------ Data excerpts ------

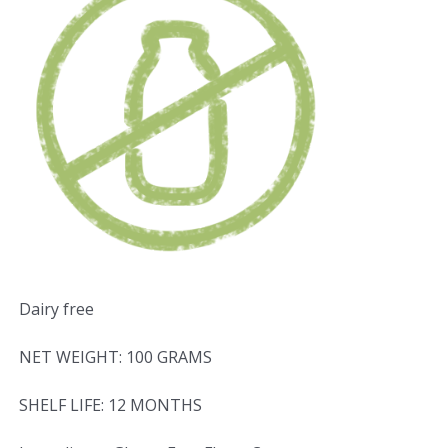
Dairy free
NET WEIGHT: 100 GRAMS
SHELF LIFE: 12 MONTHS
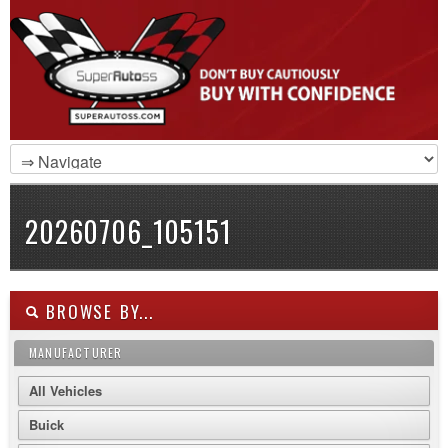
20260706_105151
BROWSE BY...
MANUFACTURER
All Vehicles
Buick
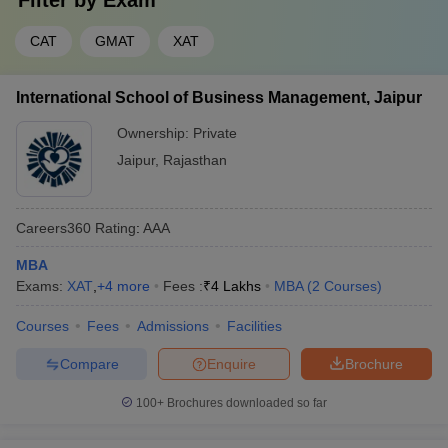
Filter by
Exam
CAT
GMAT
XAT
International School of Business Management, Jaipur
Ownership:
Private
Jaipur
,
Rajasthan
Careers360
Rating
:
AAA
MBA
Exams:
XAT
,
+
4
more
Fees :
₹
4 Lakhs
MBA
(
2
Courses
)
Courses
Fees
Admissions
Facilities
Compare
Enquire
Brochure
100+
Brochures downloaded so far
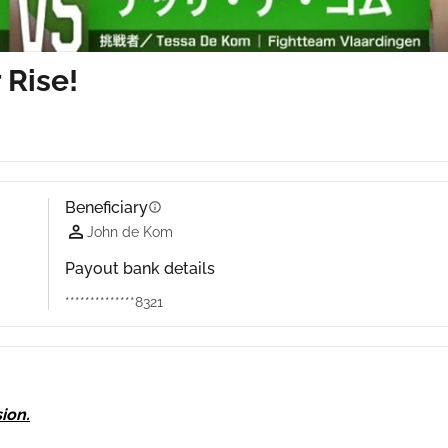
 Rise!
Beneficiary
info
John de Kom
Payout bank details
**************8321
ion.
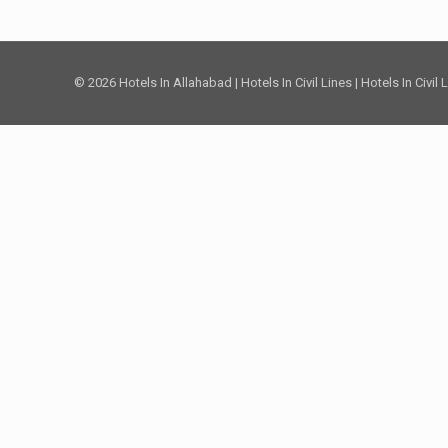
© 2026 Hotels In Allahabad | Hotels In Civil Lines | Hotels In Civil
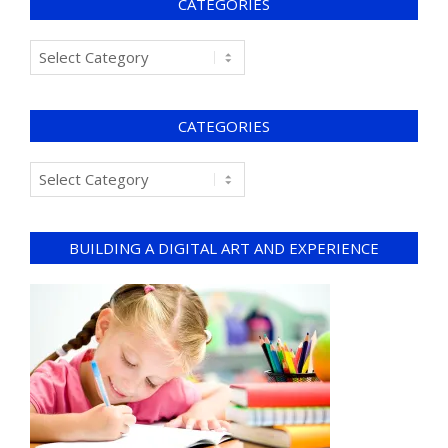
CATEGORIES
CATEGORIES
BUILDING A DIGITAL ART AND EXPERIENCE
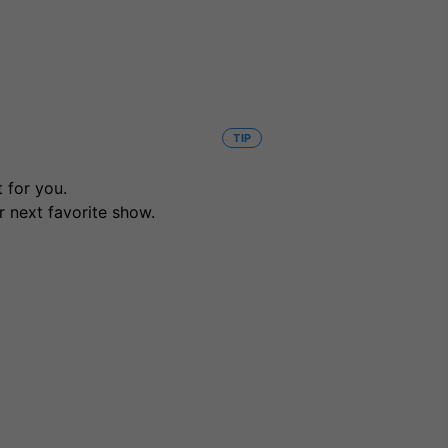
TIP
 for you.
r next favorite show.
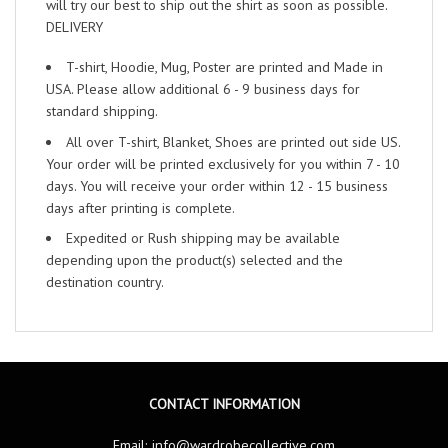
will try our best to ship out the shirt as soon as possible.
DELIVERY
T-shirt, Hoodie, Mug, Poster are printed and Made in
USA. Please allow additional 6 - 9 business days for
standard shipping.
All over T-shirt, Blanket, Shoes are printed out side US.
Your order will be printed exclusively for you within 7 - 10
days. You will receive your order within 12 - 15 business
days after printing is complete.
Expedited or Rush shipping may be available
depending upon the product(s) selected and the
destination country.
CONTACT INFORMATION
Email:
info@wardrobecollective.com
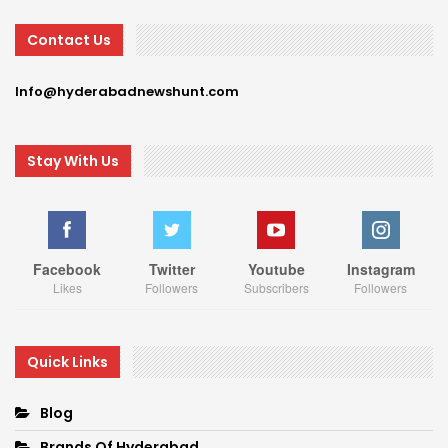
Contact Us
Info@hyderabadnewshunt.com
Stay With Us
Facebook
Twitter
Youtube
Instagram
Likes
Followers
Subscribers
Followers
Quick Links
Blog
Brands Of Hyderabad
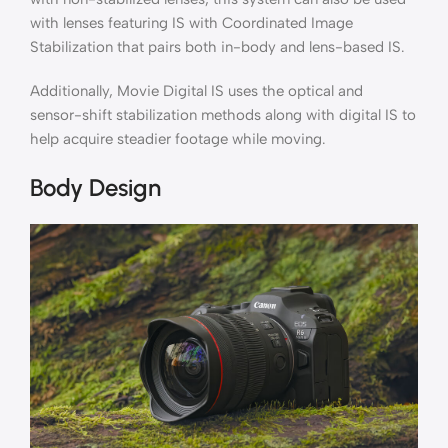
with lenses featuring IS with Coordinated Image
Stabilization that pairs both in-body and lens-based IS.
Additionally, Movie Digital IS uses the optical and
sensor-shift stabilization methods along with digital IS to
help acquire steadier footage while moving.
Body Design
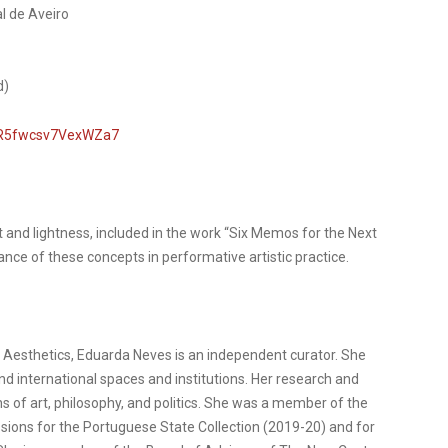
l de Aveiro
d)
TTR5fwcsv7VexWZa7
t and lightness, included in the work “Six Memos for the Next
ance of these concepts in performative artistic practice.
n Aesthetics, Eduarda Neves is an independent curator. She
nd international spaces and institutions. Her research and
ins of art, philosophy, and politics. She was a member of the
ions for the Portuguese State Collection (2019-20) and for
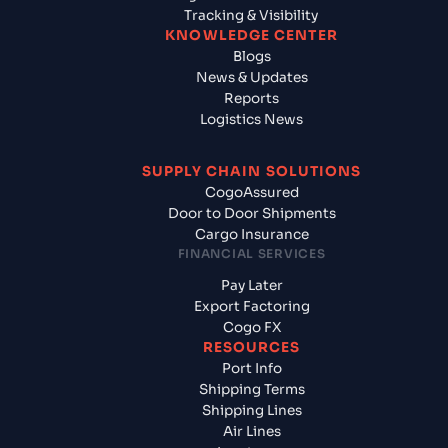
Tracking & Visibility
KNOWLEDGE CENTER
Blogs
News & Updates
Reports
Logistics News
SUPPLY CHAIN SOLUTIONS
CogoAssured
Door to Door Shipments
Cargo Insurance
FINANCIAL SERVICES
Pay Later
Export Factoring
Cogo FX
RESOURCES
Port Info
Shipping Terms
Shipping Lines
Air Lines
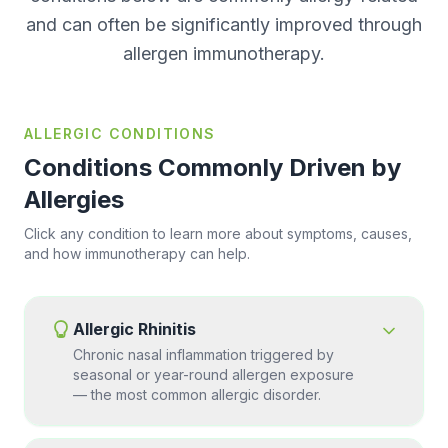
and can often be significantly improved through
allergen immunotherapy.
ALLERGIC CONDITIONS
Conditions Commonly Driven by
Allergies
Click any condition to learn more about symptoms, causes,
and how immunotherapy can help.
Allergic Rhinitis
Chronic nasal inflammation triggered by
seasonal or year-round allergen exposure
— the most common allergic disorder.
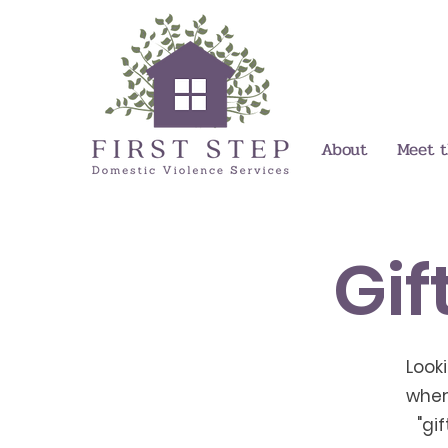
About
Meet 
Gif
Look
wher
"gi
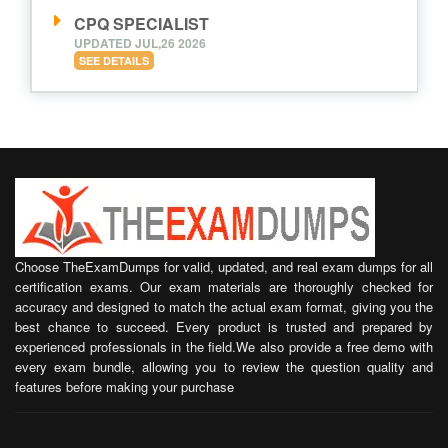
CPQ SPECIALIST
UPDATED JUL,26 2026
SEE DETAILS
Choose TheExamDumps for valid, updated, and real exam dumps for all
certification exams. Our exam materials are thoroughly checked for
accuracy and designed to match the actual exam format, giving you the
best chance to succeed. Every product is trusted and prepared by
experienced professionals in the field.We also provide a free demo with
every exam bundle, allowing you to review the question quality and
features before making your purchase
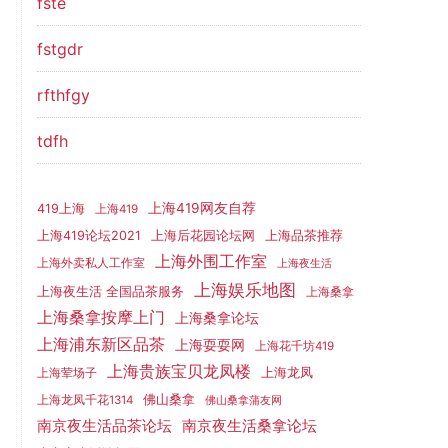
fste
fstgdr
rfthfgy
tdfh
上海419网友自荐
419上海
上海419
上海419论坛2021
上海后花园论坛网
上海品茶推荐
上海外围工作室
上海外卖私人工作室
上海夜生活
上海娱乐地图
上海夜生活 全国品茶服务
上海桑拿
上海桑拿按摩上门
上海桑拿论坛
上海浦东新区品茶
上海耍耍网
上海花千坊419
上海贵族宝贝龙凤楼
上海龙凤
上海荤场子
佛山桑拿
上海龙凤千花1314
佛山桑拿蒲友网
南京夜生活品茶论坛
南京夜生活桑拿论坛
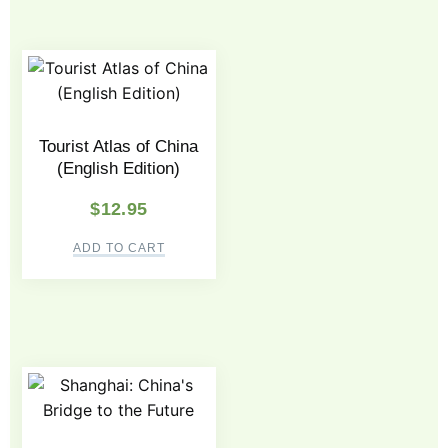
Tourist Atlas of China
(English Edition)
$
12.95
ADD TO CART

------

> _Task to complete_
Identify each line of the material where the word "Jaipur" shows up, and copy it.

> _Response area_
International School of Business Management, Jaipur
Jaipur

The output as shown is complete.